Beras Tiruan (Betis) Polije, Beras dari Bahan Lokal Yang Murah dan Menyehatkan
MEMOPOS.com,Jember - Pola konsumsi pangan masyarakat Indonesia masih belum bisa lepas dari nasi putih, meskipun telah diketahui indeks glikemiknya tergolong tinggi, setidaknya sekitar 73 -
75. Kondisi tersebut dengan diirngi serat yang minim menyebabkan Indonesia saat ini masuk dalam lima besar negara yang tertinggi angka penderita diabetes. Kondisi ini sangat memprihatinkan mengingat penderita diabetes tidak hanya dialami oleh masyarakat golongan usia tua, namun juga tidak jarang dialami oleh kaum muda produtif
Salah satu solusi dan terobosan yang dilakukan adalah dengan alternatif beras yang terbuat dari jagung dan bahan lokal yang selalu tersedia dalam jumlah melimpah, selain terjangkau dan memiliki kandungan serat dan senyawa penting yang dibutuhkan tubuh, juga proses pemasakannya sama dengan nasi pada umumnya. Beras tersebut dihasilkan oleh Politeknik Negeri Jember atas dasar riset yang dilakukan selama beberapa tahun oleh tim yang diketuai Dr. Yossi Wibisono, S.TP, MP (Dosen
Teknologi Rekayasa Pangan – Politeknik Negeri Jember), dengan formulasi tertentu yang berasal dari jagung serta mocaf yang difermentasi dengan bakteri hasil disertasinya yang masih dalam proses pengajuan draft patennya. “Dengan proses pemasakan yang sama dengan nasi pada umumnya, masyarakat tidak akan merasa nasi tersebut adalah nasi dari betis (beras tiruan). Kenyal dan tidak lembek” ujar Yossi.

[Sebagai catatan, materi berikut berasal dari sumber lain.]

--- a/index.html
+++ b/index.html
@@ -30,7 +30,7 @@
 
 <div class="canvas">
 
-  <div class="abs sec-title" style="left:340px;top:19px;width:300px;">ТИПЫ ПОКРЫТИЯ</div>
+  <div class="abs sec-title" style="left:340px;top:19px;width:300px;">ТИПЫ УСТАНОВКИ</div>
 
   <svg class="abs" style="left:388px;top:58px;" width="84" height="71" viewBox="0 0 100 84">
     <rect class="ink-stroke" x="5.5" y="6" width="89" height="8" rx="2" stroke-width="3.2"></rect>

Tim riset Polije telah menghasilkan alat ekstruder ulir tunggal yang memang sesuai untuk proses produksi beras tiruan dan ke depan produk akan dipasarkan secara komersial dibawah Tefa yang tersedia di Politeknik Negeri Jember, selepas memiliki perijinan.

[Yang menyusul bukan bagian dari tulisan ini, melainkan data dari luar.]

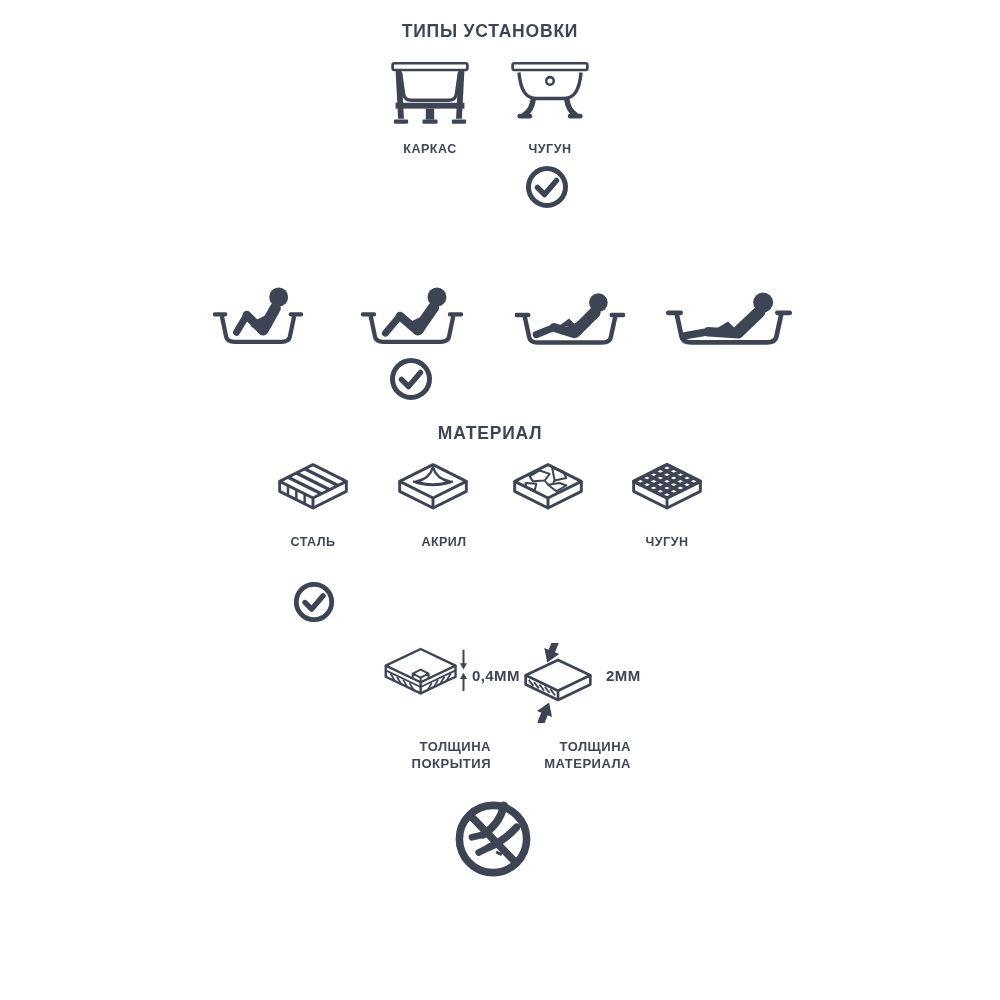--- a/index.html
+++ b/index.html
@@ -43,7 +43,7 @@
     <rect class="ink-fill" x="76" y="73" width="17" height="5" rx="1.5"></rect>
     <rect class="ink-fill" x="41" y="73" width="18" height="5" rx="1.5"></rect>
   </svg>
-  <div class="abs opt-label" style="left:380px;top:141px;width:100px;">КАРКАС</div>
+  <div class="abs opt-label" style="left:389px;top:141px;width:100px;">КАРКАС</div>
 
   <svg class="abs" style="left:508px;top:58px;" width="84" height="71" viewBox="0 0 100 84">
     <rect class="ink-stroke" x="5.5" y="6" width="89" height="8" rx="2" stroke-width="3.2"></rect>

“Harapannya, kebijakan one day no rice di Kabupaten Jember akan terwujud dan digantikan dengan penggunaan nasi dari betis yang selain murah, enak, juga menyehatkan” imbuh Yossi. Adapun hasil mutu produk dan bahkan berikut pengujian ke hewan uji telah dilakukan dan memberikan hasil berupa penurunan kholesterol sebesar 13%.
Awal tahun 2023, diharapkan, melalui inisiasi pendanaan dari PNBP Polije, produk Betis Polije sudah dapat ditemukan di toko atau pasar komersial setempat sebagai produk unggulan Polije dan produk unggulan dari Kabupaten Jember.